• Task prompt:
From the line containing "List each element's" down to the final line of the entries below, quote every line verbatim. Exclude pictures.

• Input data:

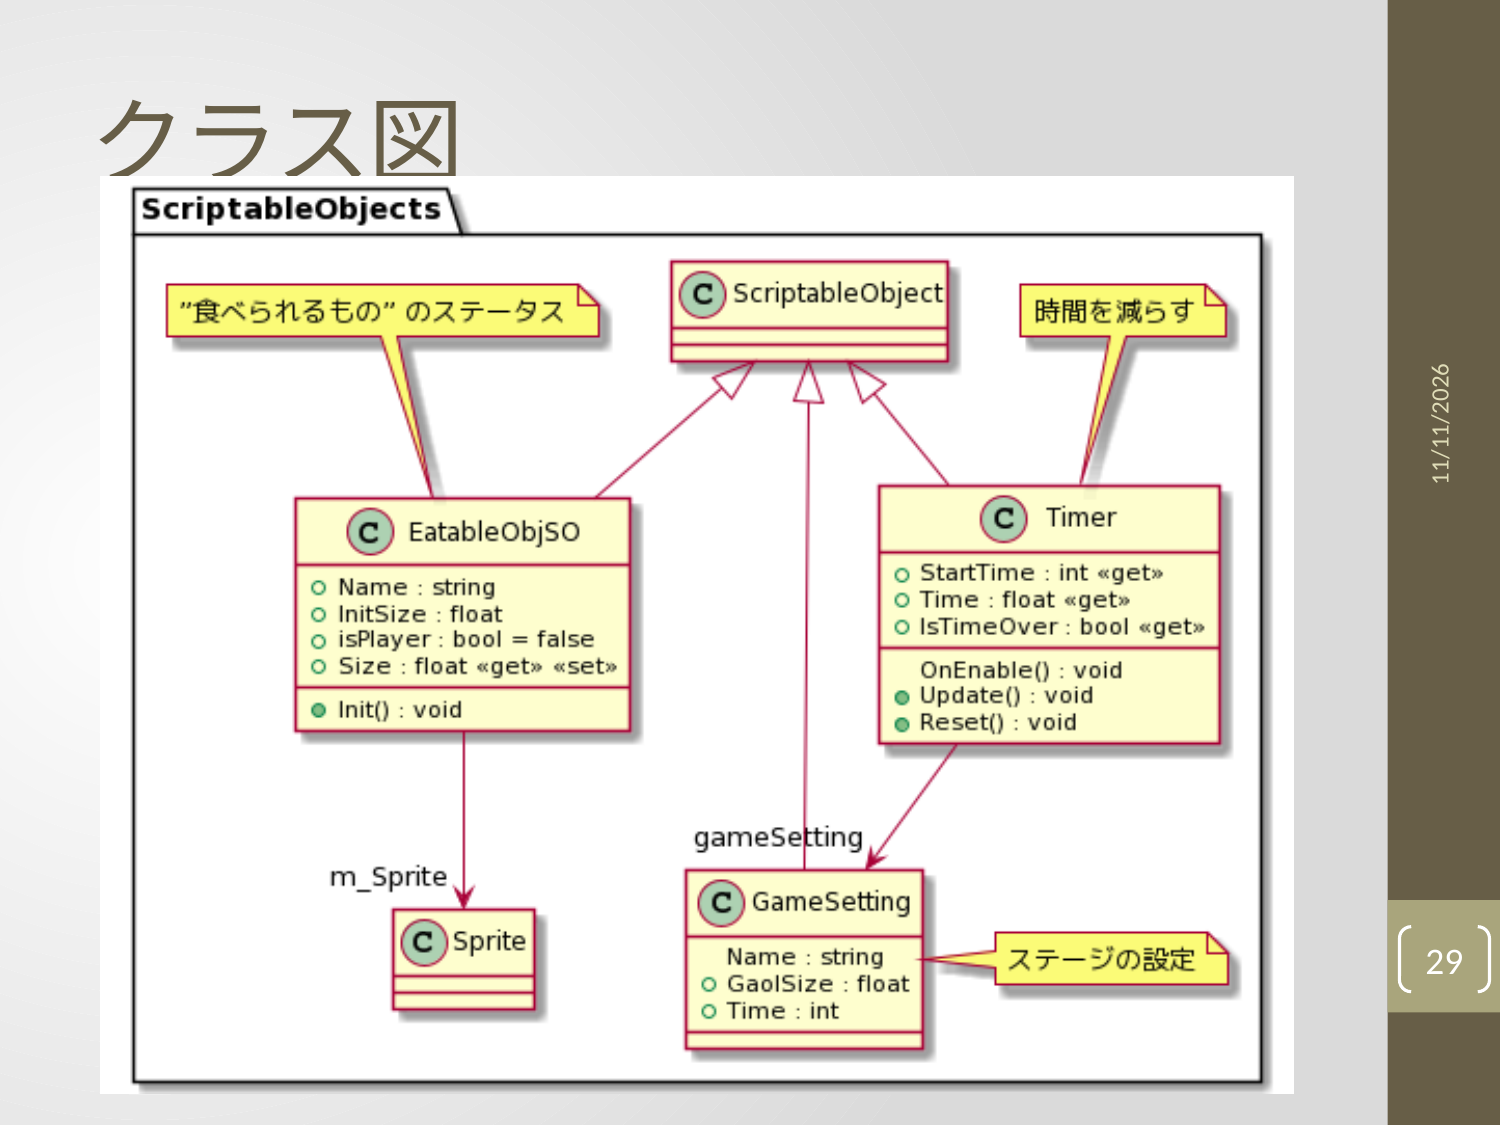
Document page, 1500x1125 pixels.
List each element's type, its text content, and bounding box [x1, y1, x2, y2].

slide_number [1408, 100, 1469, 501]
slide_number 29 [1397, 925, 1492, 994]
picture [99, 175, 1294, 1094]
title クラス図 [75, 45, 1325, 233]
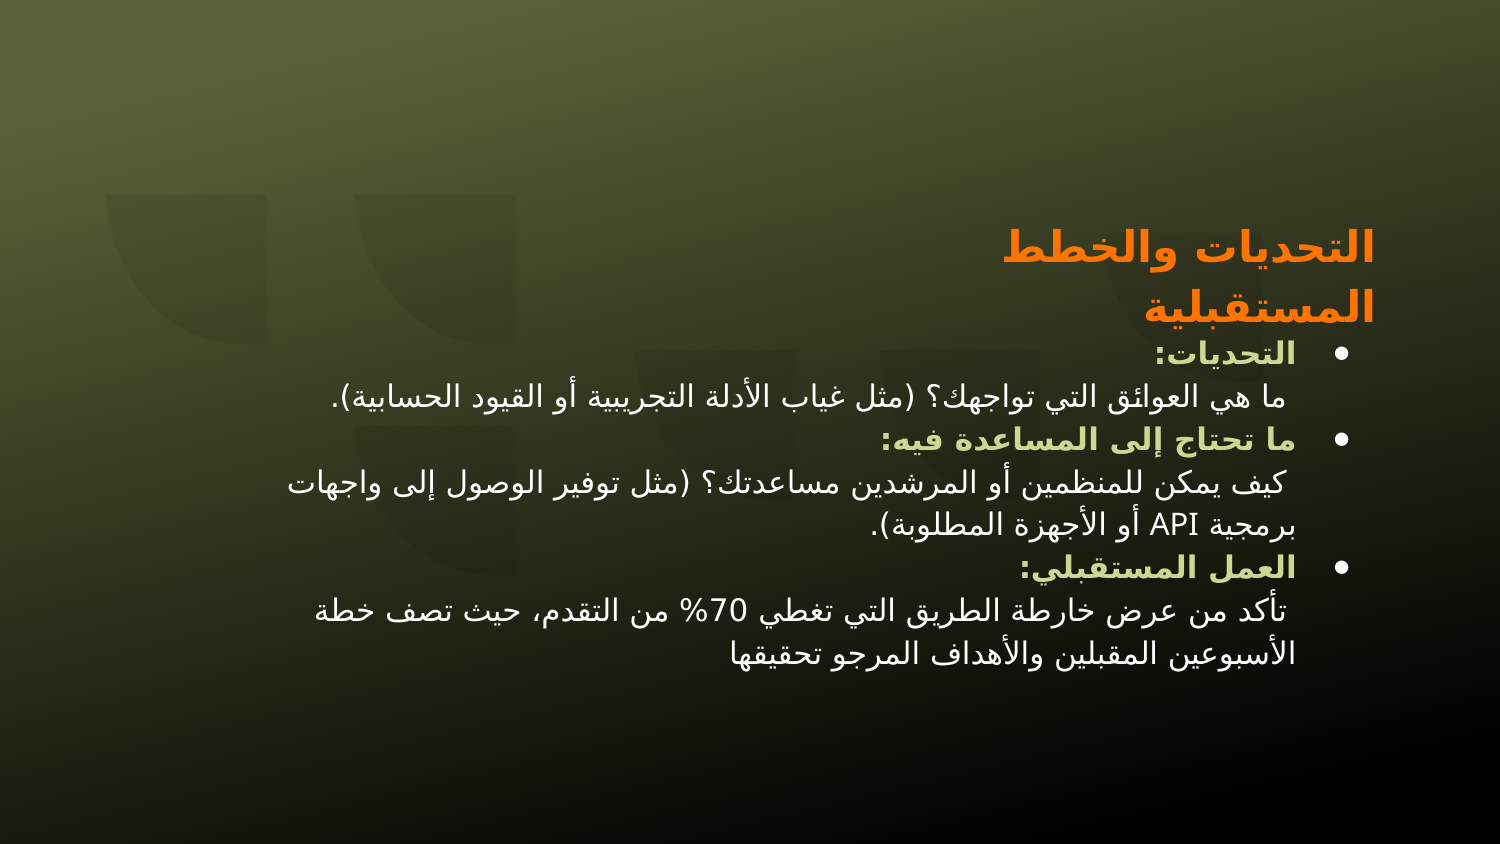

• Answer space:
List each element's type, its text content, and bounding box [x1, y1, x2, y2].

slide_number [1408, 100, 1469, 501]
slide_number 29 [1397, 925, 1492, 994]
picture [99, 175, 1294, 1094]
title クラス図 [75, 45, 1325, 233]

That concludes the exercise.